The wandb link for the graph: wandb

Scenarios with No Significant Effect

The following configurations will not have a noticeable impact on training results:

The base model does not carry MTP parameters;
The base model carries MTP parameters, but the MTP module is not trained;
The base model carries MTP parameters and trains MTP, with mtp_loss_scaling_factor=0;
The base model carries MTP parameters, trains MTP and detaches the encoder, with mtp_loss_scaling_factor=0.1.

Scenarios with Significant Effect

Only the following configuration will have a noticeable impact on training results:

The base model carries MTP parameters, MTP Loss applies to all model parameters, and mtp_loss_scaling_factor=0.1.

Recommended Training Method

It is recommended to adopt the detach_encoder=True approach for MTP training.

4. Performance Notes for MTP in Rollout Inference

The effectiveness of MTP-accelerated Rollout is significantly affected by model size and inference hardware. Key reference information is as follows:

Hardware Tensor Core Performance

Hardware Model	FP16 Performance (TFLOPS)
H20	148
H800	1,671
H200	1,979

Measured Performance and Recommendations

Taking the mimo-7B model deployed separately on H20 hardware using SGLang as an example: After enabling MTP speculative decoding, the Rollout throughput decreases by approximately 50%.
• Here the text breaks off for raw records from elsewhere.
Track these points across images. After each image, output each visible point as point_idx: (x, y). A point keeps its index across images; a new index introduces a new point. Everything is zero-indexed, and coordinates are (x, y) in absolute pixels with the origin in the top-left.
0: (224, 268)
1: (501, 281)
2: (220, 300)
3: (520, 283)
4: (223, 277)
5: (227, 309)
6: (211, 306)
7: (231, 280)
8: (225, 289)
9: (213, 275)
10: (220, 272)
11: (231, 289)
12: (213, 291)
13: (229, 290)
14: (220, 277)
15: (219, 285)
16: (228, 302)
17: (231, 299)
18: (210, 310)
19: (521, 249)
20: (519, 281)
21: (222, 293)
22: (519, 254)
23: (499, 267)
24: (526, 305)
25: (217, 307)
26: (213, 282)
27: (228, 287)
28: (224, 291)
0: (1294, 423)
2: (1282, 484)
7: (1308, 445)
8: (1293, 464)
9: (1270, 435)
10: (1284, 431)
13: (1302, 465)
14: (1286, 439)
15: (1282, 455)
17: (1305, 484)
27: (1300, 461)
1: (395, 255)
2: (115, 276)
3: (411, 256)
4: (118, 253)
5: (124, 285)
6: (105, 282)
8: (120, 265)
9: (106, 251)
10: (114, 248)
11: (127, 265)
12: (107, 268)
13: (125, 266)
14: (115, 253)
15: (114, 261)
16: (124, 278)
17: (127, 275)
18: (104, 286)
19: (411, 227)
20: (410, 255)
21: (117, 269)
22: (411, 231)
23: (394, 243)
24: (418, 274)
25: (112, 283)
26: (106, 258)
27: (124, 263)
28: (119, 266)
Current priority recommendation: Do not enable MTP acceleration during the inference phase for now;
Future planning: Further optimization of the speculative logic in the Rollout phase will be conducted to improve throughput performance.

5. SFT training

The SFT training with MTP is supported, using the same MTP training configuration as RL training.
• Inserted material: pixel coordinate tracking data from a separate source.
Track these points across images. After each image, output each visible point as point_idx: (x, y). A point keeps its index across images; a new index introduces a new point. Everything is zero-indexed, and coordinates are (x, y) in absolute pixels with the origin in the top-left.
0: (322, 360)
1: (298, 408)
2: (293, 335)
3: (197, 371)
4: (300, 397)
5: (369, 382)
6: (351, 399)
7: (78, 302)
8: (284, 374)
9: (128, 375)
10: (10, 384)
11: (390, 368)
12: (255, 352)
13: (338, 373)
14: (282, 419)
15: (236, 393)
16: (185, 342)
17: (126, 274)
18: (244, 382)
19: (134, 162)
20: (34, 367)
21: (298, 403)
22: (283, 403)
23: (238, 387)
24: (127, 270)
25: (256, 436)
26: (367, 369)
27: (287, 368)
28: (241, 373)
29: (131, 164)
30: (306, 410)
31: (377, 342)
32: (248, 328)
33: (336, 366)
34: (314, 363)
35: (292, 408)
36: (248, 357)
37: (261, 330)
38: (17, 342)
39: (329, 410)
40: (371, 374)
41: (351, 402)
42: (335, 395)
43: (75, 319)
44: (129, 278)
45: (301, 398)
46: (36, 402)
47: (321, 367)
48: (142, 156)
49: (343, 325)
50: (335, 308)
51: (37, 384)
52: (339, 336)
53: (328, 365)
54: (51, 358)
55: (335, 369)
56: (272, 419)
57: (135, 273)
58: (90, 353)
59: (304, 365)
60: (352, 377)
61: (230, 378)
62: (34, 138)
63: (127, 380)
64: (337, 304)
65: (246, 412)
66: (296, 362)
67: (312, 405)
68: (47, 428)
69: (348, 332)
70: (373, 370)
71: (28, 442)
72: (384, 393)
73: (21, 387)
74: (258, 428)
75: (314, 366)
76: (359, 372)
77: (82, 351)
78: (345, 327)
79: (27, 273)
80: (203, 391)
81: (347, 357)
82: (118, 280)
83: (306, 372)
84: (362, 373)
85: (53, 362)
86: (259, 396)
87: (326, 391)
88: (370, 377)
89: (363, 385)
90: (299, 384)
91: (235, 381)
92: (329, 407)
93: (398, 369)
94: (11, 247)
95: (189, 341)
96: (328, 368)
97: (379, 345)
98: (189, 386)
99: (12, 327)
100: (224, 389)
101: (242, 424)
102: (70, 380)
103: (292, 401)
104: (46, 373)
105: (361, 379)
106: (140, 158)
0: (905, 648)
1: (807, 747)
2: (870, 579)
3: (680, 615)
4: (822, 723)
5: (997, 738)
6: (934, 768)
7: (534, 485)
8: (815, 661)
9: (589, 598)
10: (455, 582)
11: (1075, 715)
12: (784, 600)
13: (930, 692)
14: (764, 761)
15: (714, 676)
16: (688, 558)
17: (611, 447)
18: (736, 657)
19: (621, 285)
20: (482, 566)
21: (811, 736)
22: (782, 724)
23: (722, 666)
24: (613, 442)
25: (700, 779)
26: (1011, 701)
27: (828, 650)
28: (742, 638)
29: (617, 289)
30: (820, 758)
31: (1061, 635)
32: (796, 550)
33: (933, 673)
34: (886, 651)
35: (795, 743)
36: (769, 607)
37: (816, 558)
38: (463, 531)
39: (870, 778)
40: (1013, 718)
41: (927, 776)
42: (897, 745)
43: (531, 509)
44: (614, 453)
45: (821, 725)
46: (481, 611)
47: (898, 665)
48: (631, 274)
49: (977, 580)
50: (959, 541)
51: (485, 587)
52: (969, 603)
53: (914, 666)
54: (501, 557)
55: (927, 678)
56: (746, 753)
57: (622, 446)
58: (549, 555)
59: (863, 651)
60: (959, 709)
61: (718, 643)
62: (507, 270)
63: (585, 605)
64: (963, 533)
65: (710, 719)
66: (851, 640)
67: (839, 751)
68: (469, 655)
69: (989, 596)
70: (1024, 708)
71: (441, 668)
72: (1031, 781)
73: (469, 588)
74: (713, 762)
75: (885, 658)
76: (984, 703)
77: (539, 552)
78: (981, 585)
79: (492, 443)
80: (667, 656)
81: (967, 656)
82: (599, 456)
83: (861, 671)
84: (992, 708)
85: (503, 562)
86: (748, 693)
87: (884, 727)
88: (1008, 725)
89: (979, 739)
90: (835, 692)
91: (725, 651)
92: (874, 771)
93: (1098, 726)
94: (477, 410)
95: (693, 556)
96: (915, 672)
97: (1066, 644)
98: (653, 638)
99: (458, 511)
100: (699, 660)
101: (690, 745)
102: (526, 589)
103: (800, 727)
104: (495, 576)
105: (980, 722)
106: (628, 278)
An example configuration for running SFT can be found in examples/sft/gsm8k/run_mimo_megatron_mtp.sh

SFT result

The experiment was conducted using following data:

model = mimo-7B-math
dataset = gsm8k

The result: wandb link

The presence of mtp layer has limited effect on main loss. However, when MTP layer is detached, the mtp_loss converges to a higher value.